Type 10000000 in the text box and click Run Loop. "Looping" is displayed in the label below this button. It should take a long time to run this cycle. If it is done too fast, adjust the size of the number accordingly. Quickly click the three buttons that are still enabled. You will find that all buttons respond to your input. The label below "Add TWO" should be the first display result. The results will be displayed in the label below the step button. It is estimated that these results will be infinite, because the numbers returned by the 10,000,000 steps are too large for the double precision variable, so that it is outside it. Finally, after a while, the result will be returned to the "Running Circulation" button. As just observed, four sets of independent calculations were performed simultaneously on four separate threads. The user interface keeps the response to the input and returns the result after each thread is completed. Coordination Threads Experience Multi-threaded application users may find subtle defects in typed code. Return the following code line from each execution calculated subroutine from Calculator.cs: Vartotalcalculation = 1;
Vartotalasofnow = varotalcalculations; these two lines of code increments the public variable Vartotalcalculations and set the local variable VartoTalasOfNow to this value. This value is then returned to FRMCALCULATIONS and is displayed in the tag control. But is the value returned correctly? If only a single execution thread is running, the answer is obviously correct. But if there are multiple threads running, the answer becomes less sure. Each thread has the ability to increment VARTOTALCALCALCULATIONS. This is likely to occur: After a thread is incremented by the variable, the other thread may change its value by incrementing the variable before it copies this value to VartoTalasofnow. This will result in possible each thread that is actually incorrect reporting. Visual C # provides
LOCK statement
The statement is allowed to allow threads to ensure that each thread always returns an accurate result. Lock's grammar is as follows: Lock (AnObject)
{
// INSERT Code That Affects the Object.
// INSERT More Code That Affects the Object.

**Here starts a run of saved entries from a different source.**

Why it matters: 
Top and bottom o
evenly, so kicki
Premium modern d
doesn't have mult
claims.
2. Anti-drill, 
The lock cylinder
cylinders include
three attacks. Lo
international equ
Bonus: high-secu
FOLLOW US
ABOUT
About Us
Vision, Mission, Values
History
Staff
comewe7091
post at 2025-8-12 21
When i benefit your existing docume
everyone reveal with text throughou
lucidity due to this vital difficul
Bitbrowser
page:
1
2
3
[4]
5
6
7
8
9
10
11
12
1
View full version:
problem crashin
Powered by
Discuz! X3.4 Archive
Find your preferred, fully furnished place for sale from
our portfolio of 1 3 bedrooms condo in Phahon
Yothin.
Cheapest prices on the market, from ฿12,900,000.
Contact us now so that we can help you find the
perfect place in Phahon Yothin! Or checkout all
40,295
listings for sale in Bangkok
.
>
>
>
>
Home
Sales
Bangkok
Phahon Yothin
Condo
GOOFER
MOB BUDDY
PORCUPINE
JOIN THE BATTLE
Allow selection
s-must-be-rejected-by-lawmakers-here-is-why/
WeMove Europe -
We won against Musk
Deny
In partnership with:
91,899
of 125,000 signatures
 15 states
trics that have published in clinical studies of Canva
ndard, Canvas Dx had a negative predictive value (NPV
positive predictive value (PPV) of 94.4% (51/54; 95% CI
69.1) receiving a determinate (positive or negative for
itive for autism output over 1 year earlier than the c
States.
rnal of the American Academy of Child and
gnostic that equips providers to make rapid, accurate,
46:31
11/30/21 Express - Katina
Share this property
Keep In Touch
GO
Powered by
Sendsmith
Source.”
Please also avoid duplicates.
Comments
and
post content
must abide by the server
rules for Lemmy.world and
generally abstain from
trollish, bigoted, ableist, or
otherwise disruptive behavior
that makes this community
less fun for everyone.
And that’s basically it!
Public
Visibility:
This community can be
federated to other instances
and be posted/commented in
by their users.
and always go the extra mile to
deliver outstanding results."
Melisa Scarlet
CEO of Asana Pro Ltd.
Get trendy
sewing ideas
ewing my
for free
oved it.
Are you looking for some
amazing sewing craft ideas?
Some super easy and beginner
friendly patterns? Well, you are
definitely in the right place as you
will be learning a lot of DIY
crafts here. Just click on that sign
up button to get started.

// INSERT More Code That Affects the Object.
// Release the Lock.
} After entering the LOCK block, the execution of the specified expression has been blocked before the specified object has a dedicated lock. In the example shown above, the execution of AnObject is in a locked state. You must use the LOCK to return the objects (rather than returned values). Then, the execution is continued in the form of a block without being interfered with other threads. The statement set as a unit is called "atom". When you encounter}, the expression will be released and threads can continue to work. Add a LOCK statement to an application
Open Calculator.cs in the code editor. Find every instance of the following code: VartotalcalcalCulation = 1;
Vartotalasofnow = varotalcalculations; there should be four instances of this code, and one in each calculation method. Modify this code to display as follows: Lock (this) {
Vartotalcalculations = 1;
Vartotalasofnow = varotalcalculation;
} Save the work and test it as shown in the example. You may notice a subtle impact on program performance. This is because the execution of the thread is stopped when the component gets his lock. Although it guarantees the correctness, this approach offsets certain performance advantages of multithreading. The necessity of locking threads should be carefully considered, and it is only true when absolutely necessary.